The Bark room itself was filled with past issues of the paper stacked in all corners of the room, draft copies of upcoming issues laid out on open tables and students busily discussing stories with editors before the next print deadline. There was an energy and passion that seemingly existed nowhere else on campus. To be on the Bark staff was a time commitment akin to lettering in a varsity sport that competed during the fall, winter and spring seasons. Students could be seen there early in the morning before the first bell and were in and out of the Bark newsroom throughout the days and nights leading up to a deadline.

Mrs. Jones could be found at all hours of the day working one-on-one with student journalists, marking up their stories, reminding them of the New York Times style guidelines and challenging them to perfect their leads. Rarely did your draft avoid her pen. You quickly learned to check your work before sitting down with her.

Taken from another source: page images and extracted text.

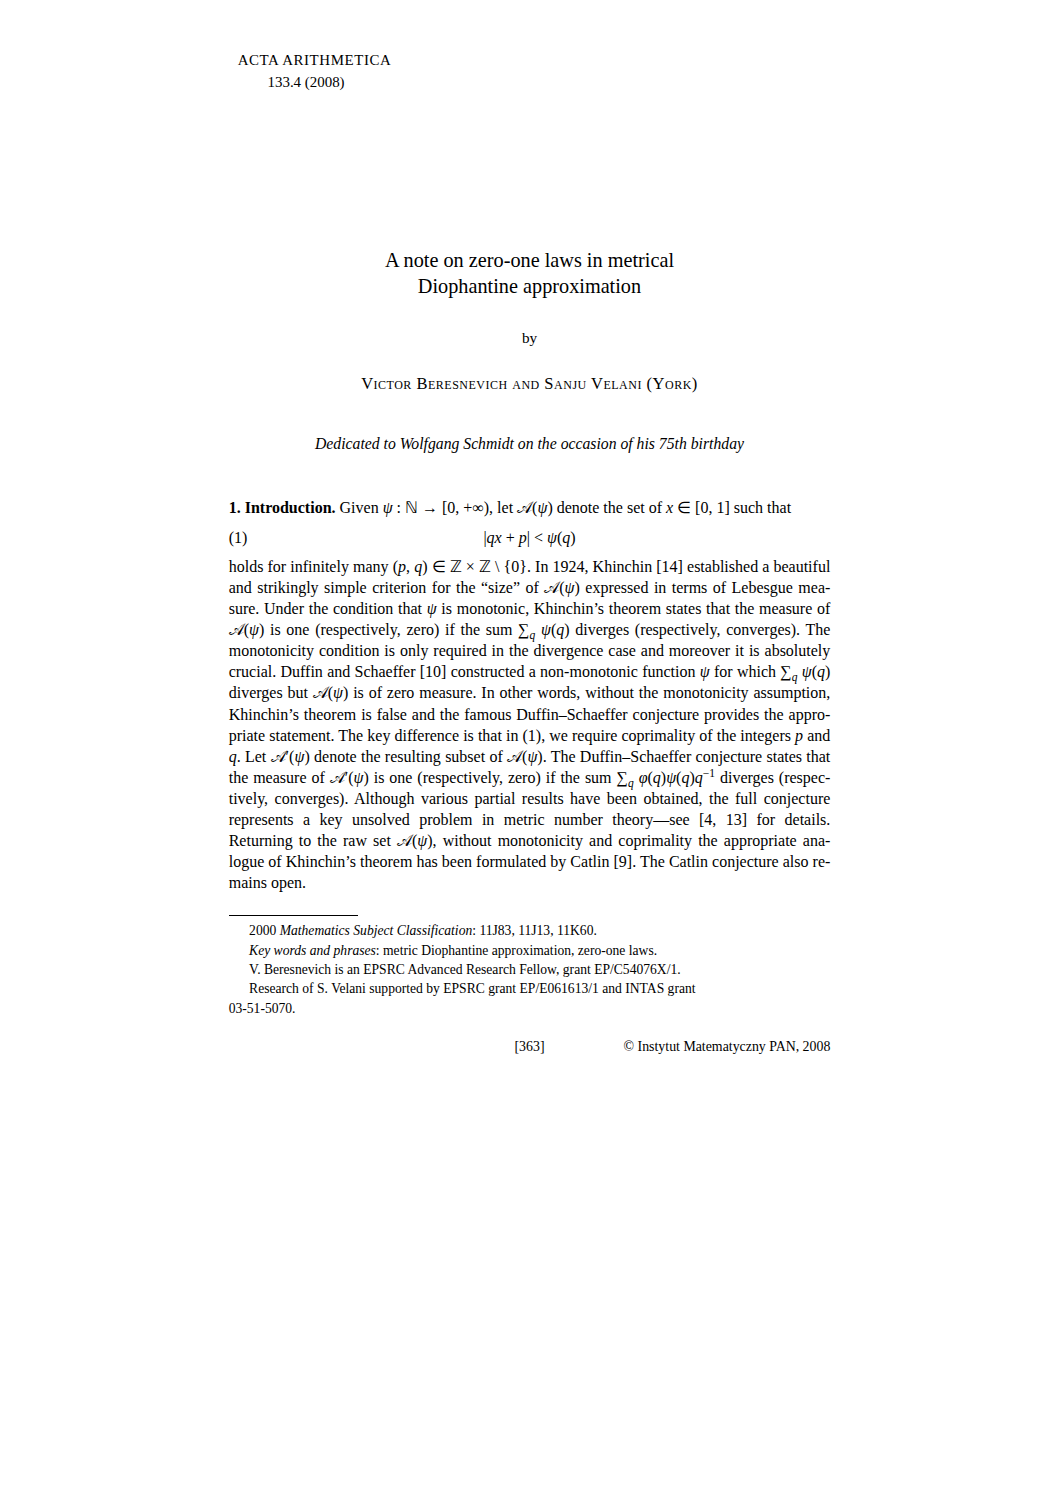ACTA ARITHMETICA
133.4 (2008)
A note on zero-one laws in metrical
Diophantine approximation
by
Victor Beresnevich and Sanju Velani (York)
Dedicated to Wolfgang Schmidt on the occasion of his 75th birthday
1. Introduction. Given ψ : ℕ → [0, +∞), let 𝒜(ψ) denote the set of x ∈ [0, 1] such that
(1)|qx + p| < ψ(q)
holds for infinitely many (p, q) ∈ ℤ × ℤ \ {0}. In 1924, Khinchin [14] established a beautiful and strikingly simple criterion for the “size” of 𝒜(ψ) expressed in terms of Lebesgue measure. Under the condition that ψ is monotonic, Khinchin’s theorem states that the measure of 𝒜(ψ) is one (respectively, zero) if the sum ∑q ψ(q) diverges (respectively, converges). The monotonicity condition is only required in the divergence case and moreover it is absolutely crucial. Duffin and Schaeffer [10] constructed a non-monotonic function ψ for which ∑q ψ(q) diverges but 𝒜(ψ) is of zero measure. In other words, without the monotonicity assumption, Khinchin’s theorem is false and the famous Duffin–Schaeffer conjecture provides the appropriate statement. The key difference is that in (1), we require coprimality of the integers p and q. Let 𝒜′(ψ) denote the resulting subset of 𝒜(ψ). The Duffin–Schaeffer conjecture states that the measure of 𝒜′(ψ) is one (respectively, zero) if the sum ∑q φ(q)ψ(q)q−1 diverges (respectively, converges). Although various partial results have been obtained, the full conjecture represents a key unsolved problem in metric number theory—see [4, 13] for details. Returning to the raw set 𝒜(ψ), without monotonicity and coprimality the appropriate analogue of Khinchin’s theorem has been formulated by Catlin [9]. The Catlin conjecture also remains open.
2000 Mathematics Subject Classification: 11J83, 11J13, 11K60.
Key words and phrases: metric Diophantine approximation, zero-one laws.
V. Beresnevich is an EPSRC Advanced Research Fellow, grant EP/C54076X/1.
Research of S. Velani supported by EPSRC grant EP/E061613/1 and INTAS grant
03-51-5070.
[363]
© Instytut Matematyczny PAN, 2008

Her passion was contagious. For those of us who worked on the Bark during our high school years, we fed off the environment she created and we embodied the work ethic, diligence and empathy required of anyone tasked with telling someone else’s story.

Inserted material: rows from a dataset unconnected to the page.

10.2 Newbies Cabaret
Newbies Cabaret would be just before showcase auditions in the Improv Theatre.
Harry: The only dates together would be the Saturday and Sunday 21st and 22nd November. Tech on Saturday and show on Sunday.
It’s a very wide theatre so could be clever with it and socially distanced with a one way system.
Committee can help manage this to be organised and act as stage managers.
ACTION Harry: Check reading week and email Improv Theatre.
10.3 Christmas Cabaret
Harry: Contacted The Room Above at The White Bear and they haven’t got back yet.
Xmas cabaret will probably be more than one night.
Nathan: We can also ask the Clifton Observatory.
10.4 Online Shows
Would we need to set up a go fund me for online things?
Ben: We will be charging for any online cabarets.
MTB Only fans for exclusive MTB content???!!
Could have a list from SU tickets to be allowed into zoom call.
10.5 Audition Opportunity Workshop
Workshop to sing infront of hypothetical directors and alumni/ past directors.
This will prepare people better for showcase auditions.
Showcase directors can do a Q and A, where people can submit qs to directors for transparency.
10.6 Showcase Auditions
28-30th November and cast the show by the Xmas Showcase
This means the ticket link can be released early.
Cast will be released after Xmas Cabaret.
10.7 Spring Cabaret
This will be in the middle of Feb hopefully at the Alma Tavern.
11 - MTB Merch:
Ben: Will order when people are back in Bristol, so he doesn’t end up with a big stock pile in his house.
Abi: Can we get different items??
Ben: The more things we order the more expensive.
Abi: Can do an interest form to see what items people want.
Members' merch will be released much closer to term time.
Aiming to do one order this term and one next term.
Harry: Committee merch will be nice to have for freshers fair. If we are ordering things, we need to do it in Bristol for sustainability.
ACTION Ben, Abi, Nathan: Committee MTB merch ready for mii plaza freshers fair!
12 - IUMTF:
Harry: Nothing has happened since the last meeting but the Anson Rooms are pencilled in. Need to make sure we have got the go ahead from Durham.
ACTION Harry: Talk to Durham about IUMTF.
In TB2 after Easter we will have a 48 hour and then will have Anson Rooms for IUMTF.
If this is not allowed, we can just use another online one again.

I vividly recall rushing out of the gym one night after a varsity basketball playoff game, letting myself into the school through a propped-open door and sitting down to write the entire article about late-game heroics, complete with a photo I took of the post-game celebration, all in time to make that week’s print deadline.

The world has changed so much since those days of publishing a monthly print-only version of the Bark. I’ve often wondered over the years what Mrs. Jones, who used to remind girls who brushed their hair in class that “Barbara Walters never brushes her hair on television,” thought of the state of the industry that she spent a lifetime teaching.

I imagine that if I were to sit in her living room again in Mill Valley, where she used to invite groups of students over for tea and book discussions, she would talk about the need to evolve and find new ways to reach people while maintaining the core principles of journalistic integrity, accuracy and empathy — and, of course, a strict adherence to the New York Times journalism style guide.

One can only hope that there are more gifted educators like Mrs. Jones who will follow in her path.

The only thing I know for certain is that hers is a tough act to follow.

A memorial for Sylvia Stevens Jones is at 2 this afternoon at the Marin Art and Garden Center at 30 Sir Francis Drake Blvd. in Ross. More information at memorialsource.com/example/sylvia-stevens-jones.